The Taiwanese foundry giant is reportedly working on the technology with its sole lithography-tool supplier, ASML Holding NV of the Netherlands, according to industry observers.
In immersion lithography, the space between the projection lens of a lithography tool and the wafer is filled with a liquid. Immersion technology could offer better resolution enhancement and higher numerical apertures over conventional projection lithography.
Immersion lithography is only in the R&D stage today, but the technology is fast becoming a next-generation lithography (NGL)candidate for the production of 65-nm devices and below. If (and that's a big if) immersion proves viable, chip makers will most likely deploy 193-nm tools with this technology at the 45-nm node, thereby pushing out 157-nm scanners and extreme ultraviolet (EUV) machines.
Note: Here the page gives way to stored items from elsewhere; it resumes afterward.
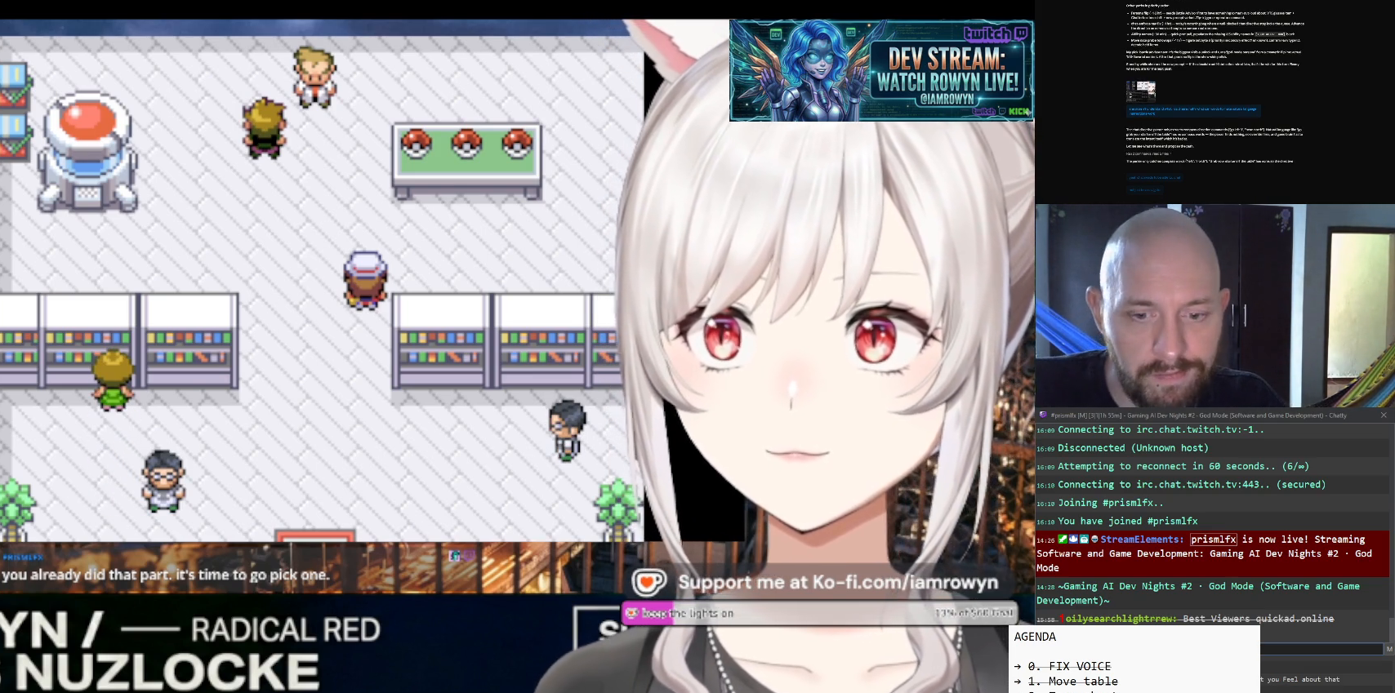
{"buttons": ["A"], "events": []}
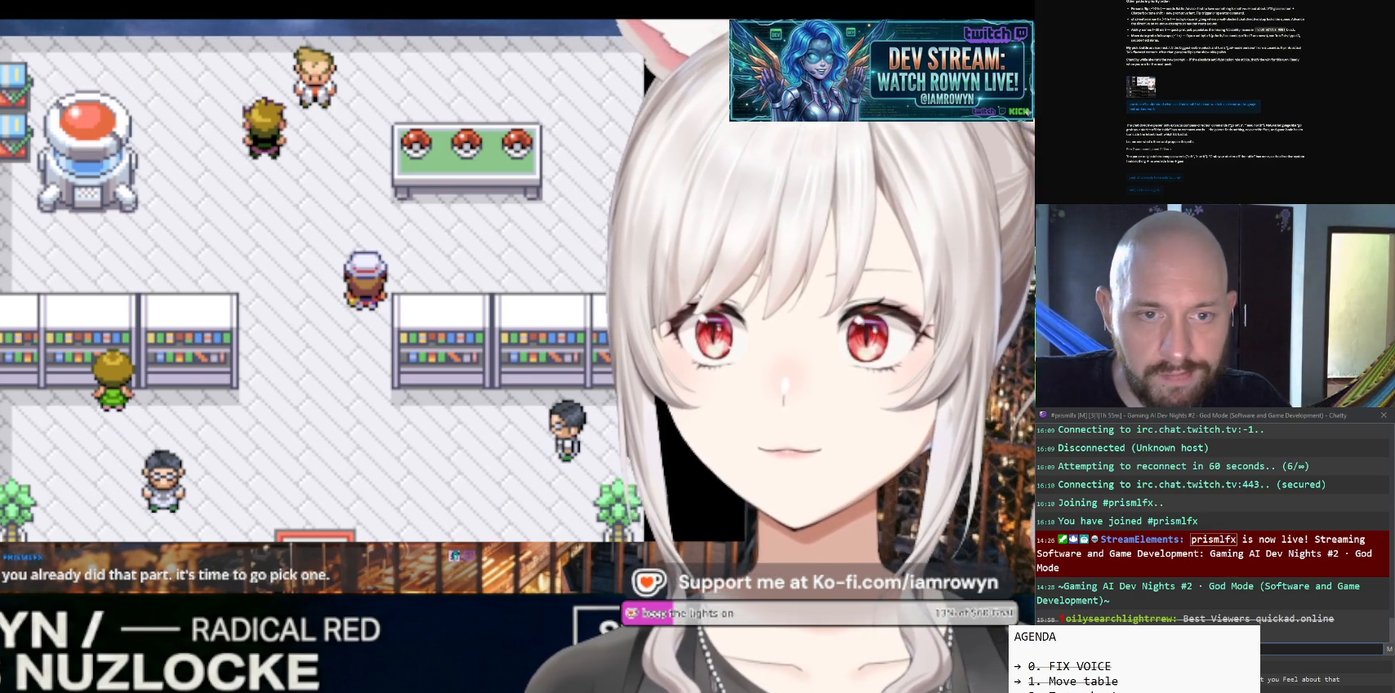
{"buttons": ["A"], "events": []}
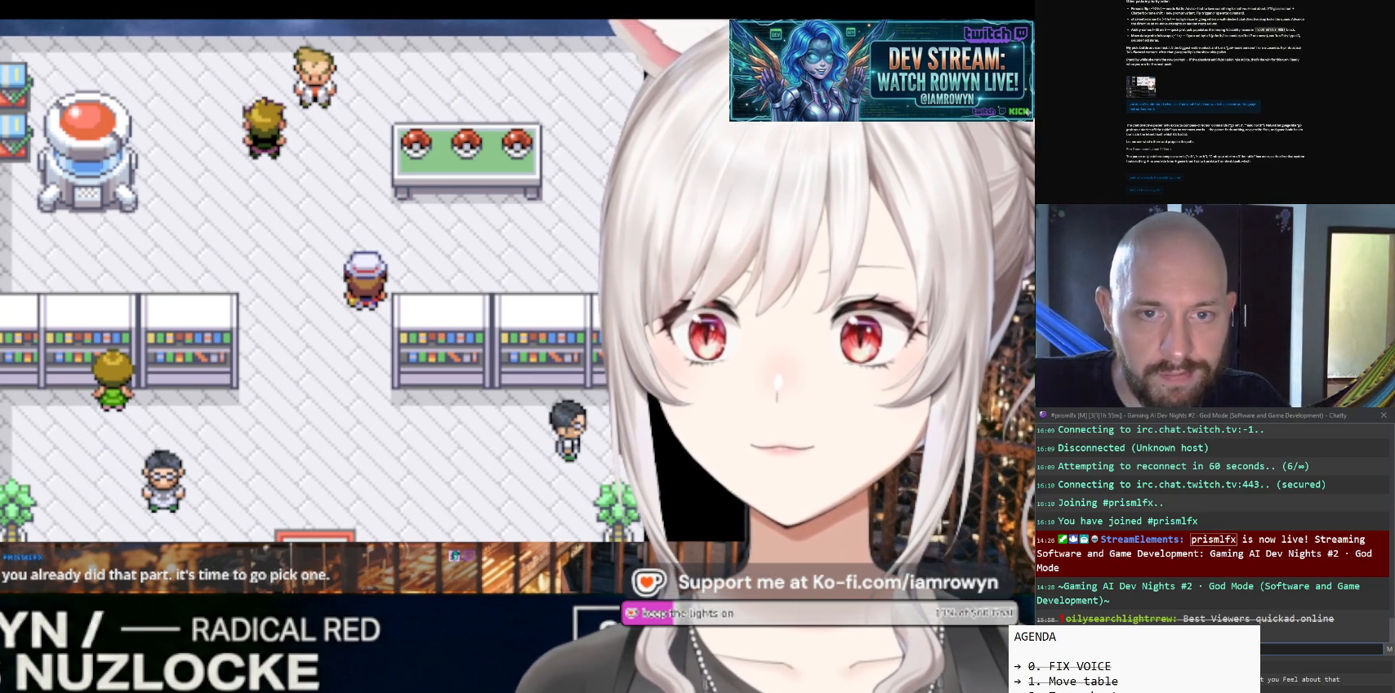
{"buttons": ["A"], "events": []}
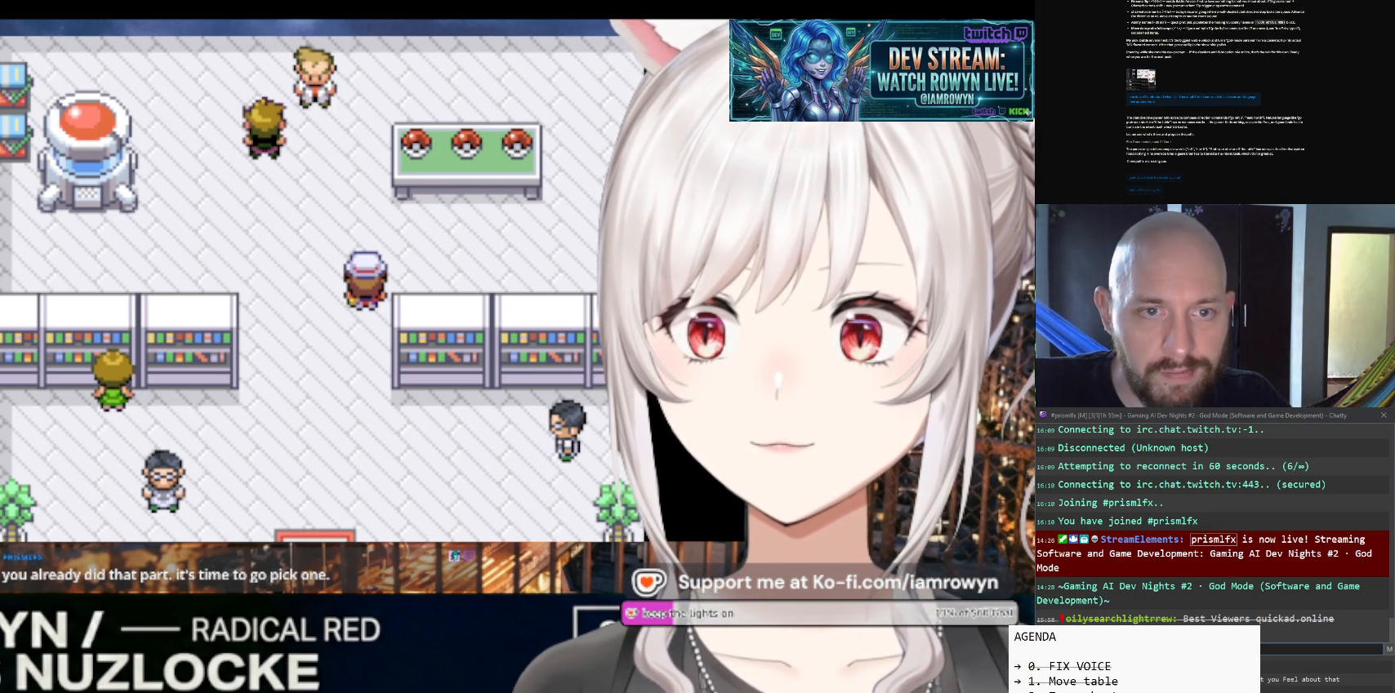
{"buttons": ["A"], "events": []}
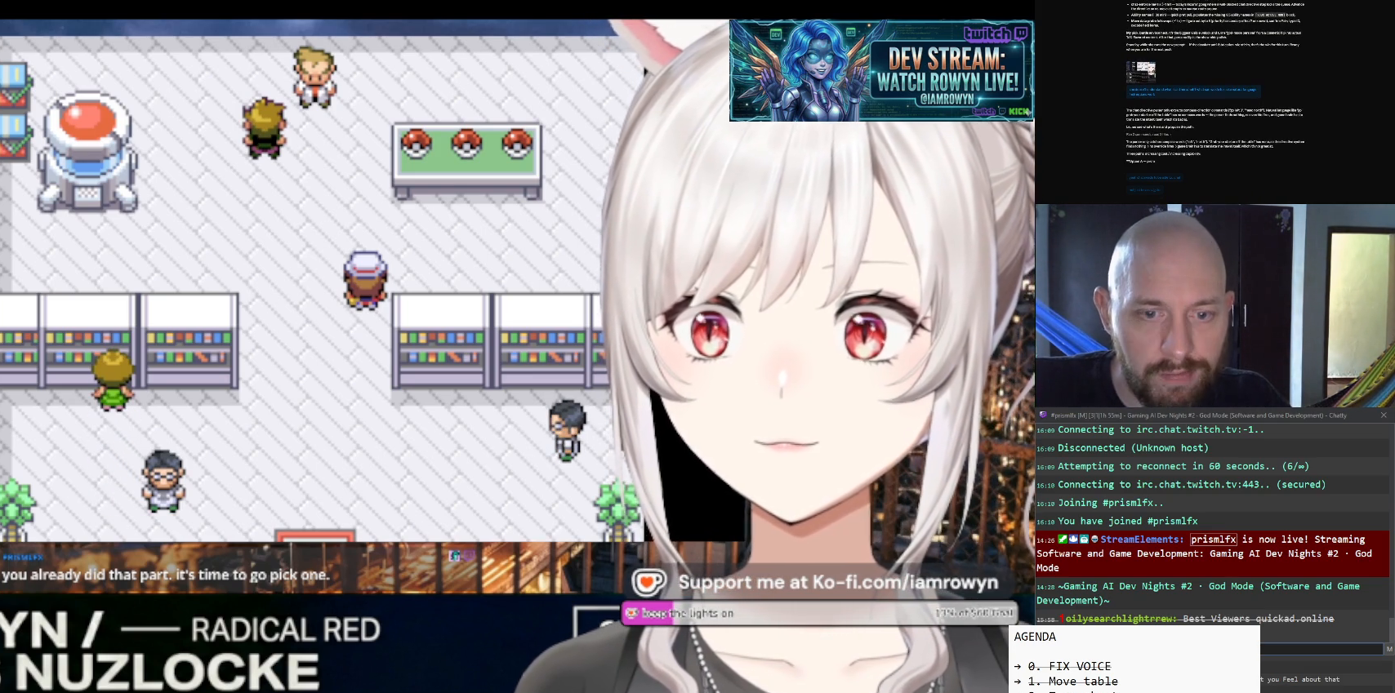
{"buttons": ["A"], "events": []}
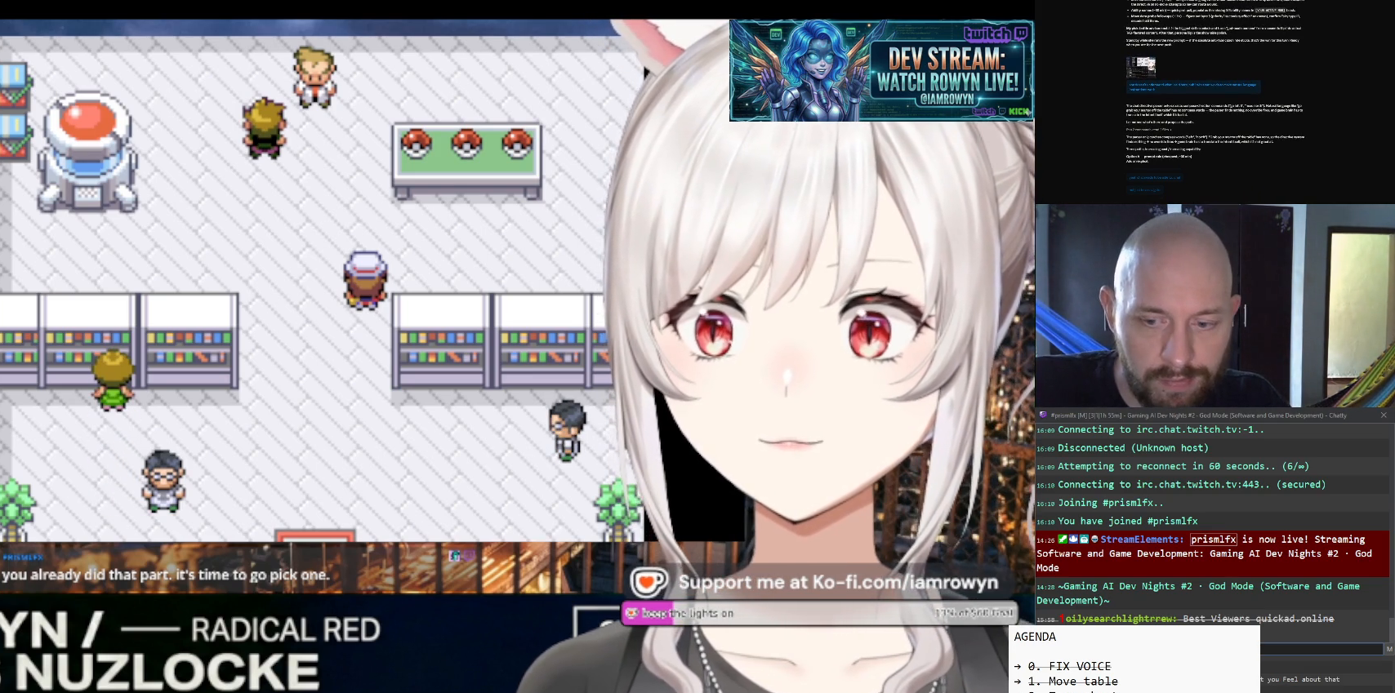
{"buttons": ["A"], "events": []}
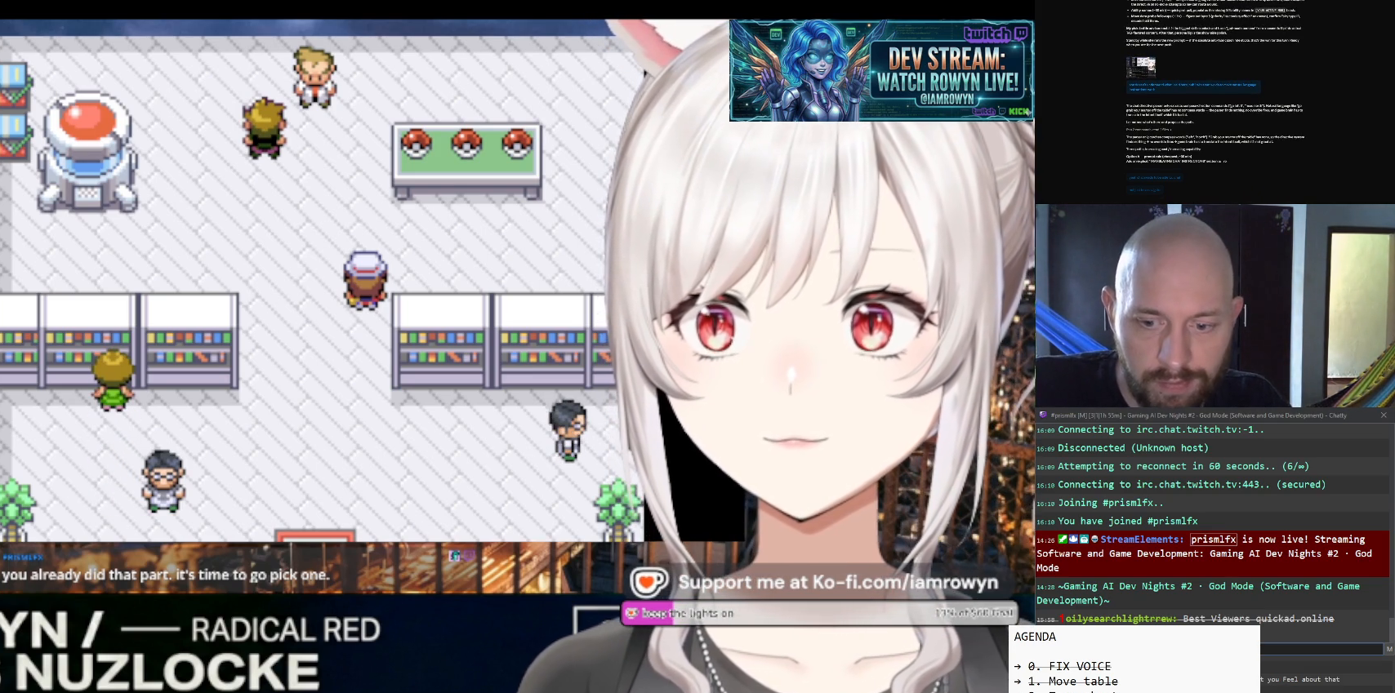
{"buttons": ["A"], "events": []}
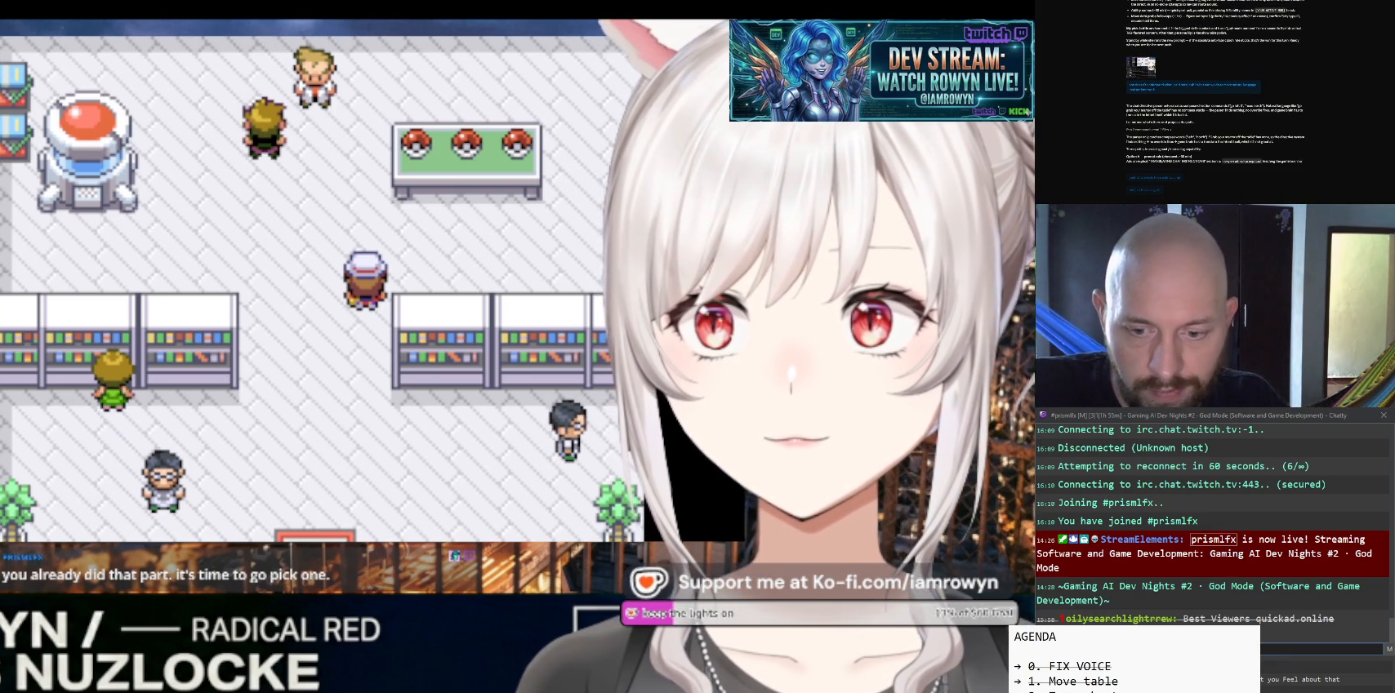
{"buttons": ["A"], "events": []}
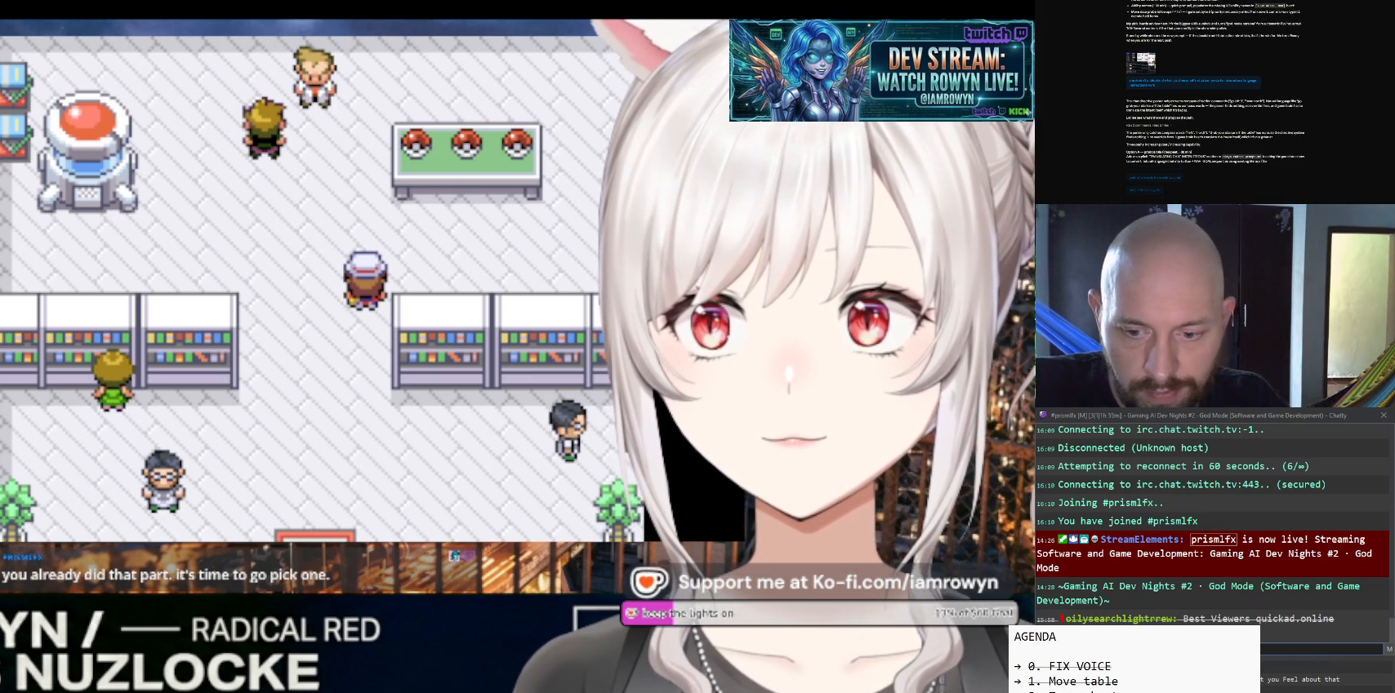
{"buttons": ["A"], "events": []}
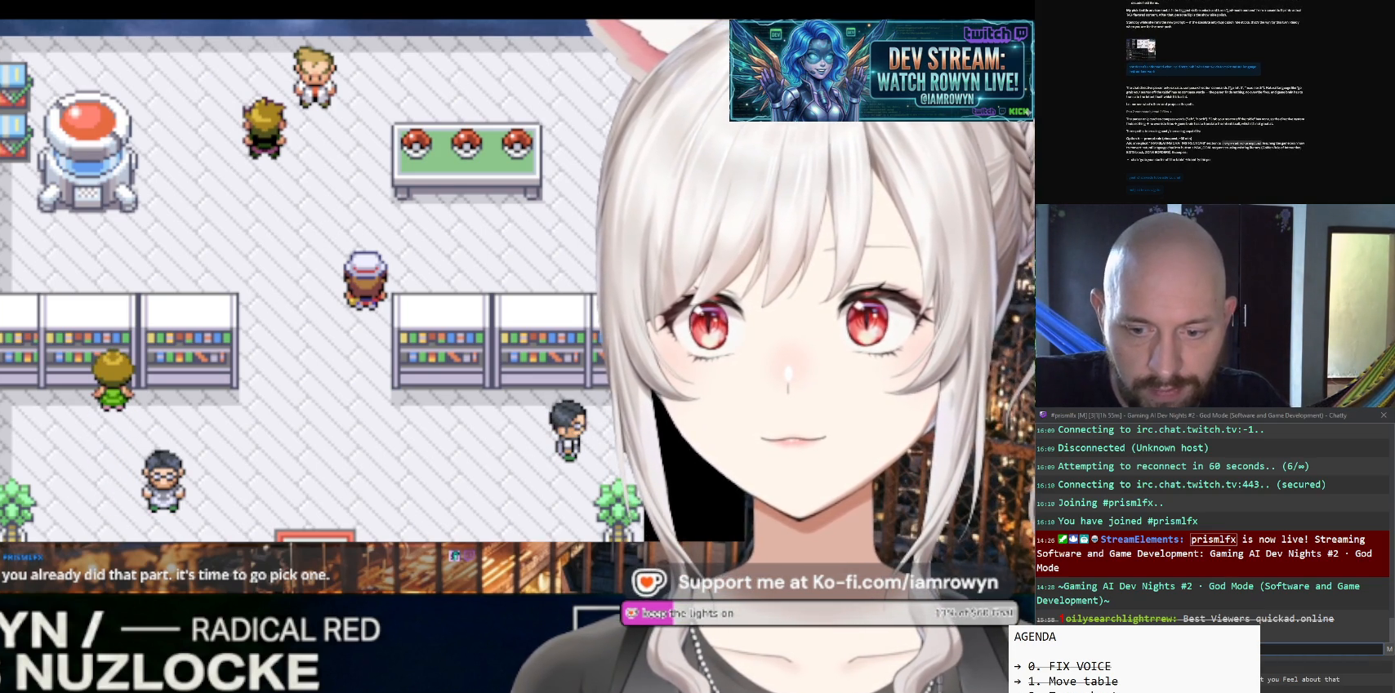
{"buttons": ["A"], "events": []}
"We are pushing immersion lithography," declared Rick Tsai, president of TSMC. "TSMC is the first semiconductor company that will drive immersion lithography," Tsai said during a keynote address at the TSMC 2003 Technology Symposium here.
TSMC is reportedly looking to sustain 132-nm wavelengths with 193-nm immersion tools, which could substantially reduce the cost of advanced chip production, according to analysts.
Originally, the company planned to use 193-nm tools at the 90-nm node, 157-nm scanners at the 65-nm node, and EUV and other NGL technologies at the 45-nm node and beyond. Delays with 157-nm technologies have prompted chip makers to seek other solutions, including immersion.
However, the market is split over the use of this technology. For example, Intel Corp. has dismissed immersion, and, instead, is pushing EUV for NGL applications. Still others, including IBM Corp., are taking a wait-and-see approach to the technology.
The tool makers are hedging their bets, however. ASML, Canon, and Nikon are all separately pursing or investigating immersion lithography. In fact, ASML is working on the technology with Rochester Institute of Technology (RIT) (see Feb. 27 story ).
Genda Hu, vice president of marketing for TSMC, did not say whether or not the company is working with ASML or RIT to help fund the development of immersion lithography.
But the technology is critical, Hu said. "The 157-nm tools appear to be late in production," he said. Analysts noted that 157-nm tools were originally geared for the 65-nm node, but the technology has been pushed out due to technical problems.
In an interview with SBN, Hu dropped hints that TSMC would use existing 193-nm tools for the 65-nm node, with immersion possibly entering the picture at the tail end of that process or the 45-nm node.
TSMC is reportedly working closely with ASML and International Sematech on immersion. Chip-making consortium Sematech is in the midst of a feasibility study for immersion lithography. A spokesman for the Austin, Texas-based consortium said the results of the study would be released in July.